What is the number of lines below that include the string "entities"? Provide that number alone.

(Records from a data source)
BEGIN

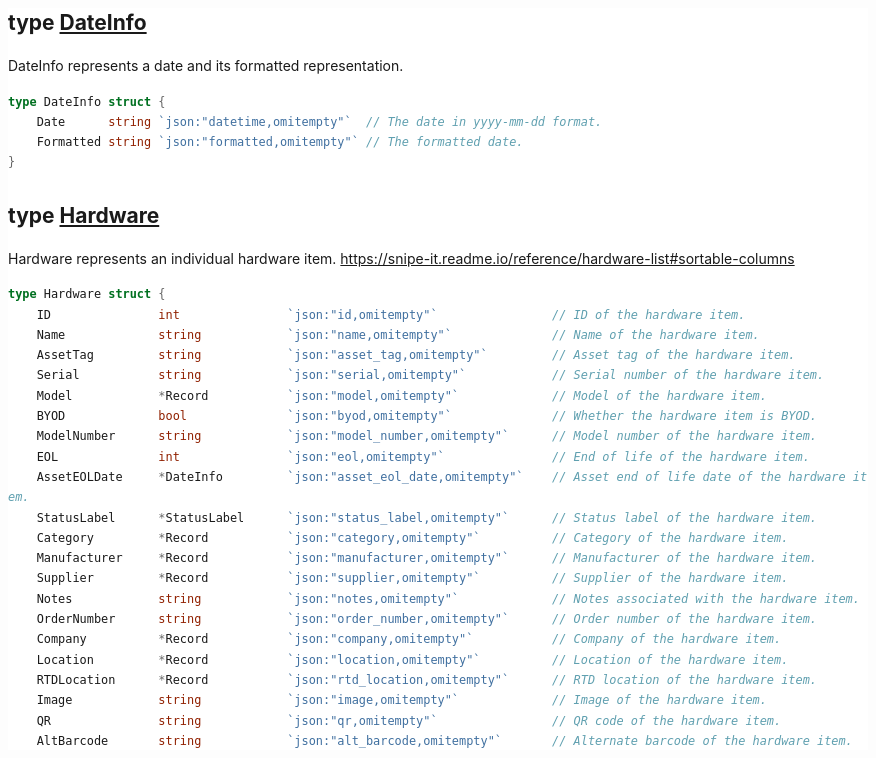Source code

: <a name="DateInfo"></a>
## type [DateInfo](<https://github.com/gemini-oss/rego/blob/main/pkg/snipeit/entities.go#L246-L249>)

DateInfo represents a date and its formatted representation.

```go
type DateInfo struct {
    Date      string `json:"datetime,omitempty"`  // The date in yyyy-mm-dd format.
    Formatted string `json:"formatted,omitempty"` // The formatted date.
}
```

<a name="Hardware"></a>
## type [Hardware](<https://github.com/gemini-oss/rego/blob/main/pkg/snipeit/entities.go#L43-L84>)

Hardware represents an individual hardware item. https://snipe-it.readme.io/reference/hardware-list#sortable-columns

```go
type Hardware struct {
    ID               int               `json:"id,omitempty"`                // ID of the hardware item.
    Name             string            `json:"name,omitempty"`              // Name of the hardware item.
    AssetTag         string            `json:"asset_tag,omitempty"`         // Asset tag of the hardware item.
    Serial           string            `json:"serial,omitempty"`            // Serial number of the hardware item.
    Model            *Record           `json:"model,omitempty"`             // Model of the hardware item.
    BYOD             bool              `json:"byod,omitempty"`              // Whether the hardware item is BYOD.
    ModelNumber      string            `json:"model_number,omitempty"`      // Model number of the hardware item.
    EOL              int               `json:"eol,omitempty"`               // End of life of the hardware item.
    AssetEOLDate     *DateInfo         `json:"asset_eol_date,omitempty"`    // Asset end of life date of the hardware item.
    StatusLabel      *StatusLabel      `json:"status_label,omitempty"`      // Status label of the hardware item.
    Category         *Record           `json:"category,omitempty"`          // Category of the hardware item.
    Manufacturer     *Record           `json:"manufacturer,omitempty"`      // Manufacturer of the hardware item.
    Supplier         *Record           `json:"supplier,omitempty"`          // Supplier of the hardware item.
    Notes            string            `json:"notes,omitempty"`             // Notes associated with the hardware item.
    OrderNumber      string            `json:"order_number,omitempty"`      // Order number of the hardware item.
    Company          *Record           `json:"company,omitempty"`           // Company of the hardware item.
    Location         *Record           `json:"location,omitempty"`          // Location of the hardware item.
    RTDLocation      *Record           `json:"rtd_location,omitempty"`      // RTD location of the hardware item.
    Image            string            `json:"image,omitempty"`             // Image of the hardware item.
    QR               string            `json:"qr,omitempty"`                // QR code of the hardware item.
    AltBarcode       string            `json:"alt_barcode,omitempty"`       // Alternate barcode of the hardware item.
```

END

• ANSWER TO THE PROBLEM:
2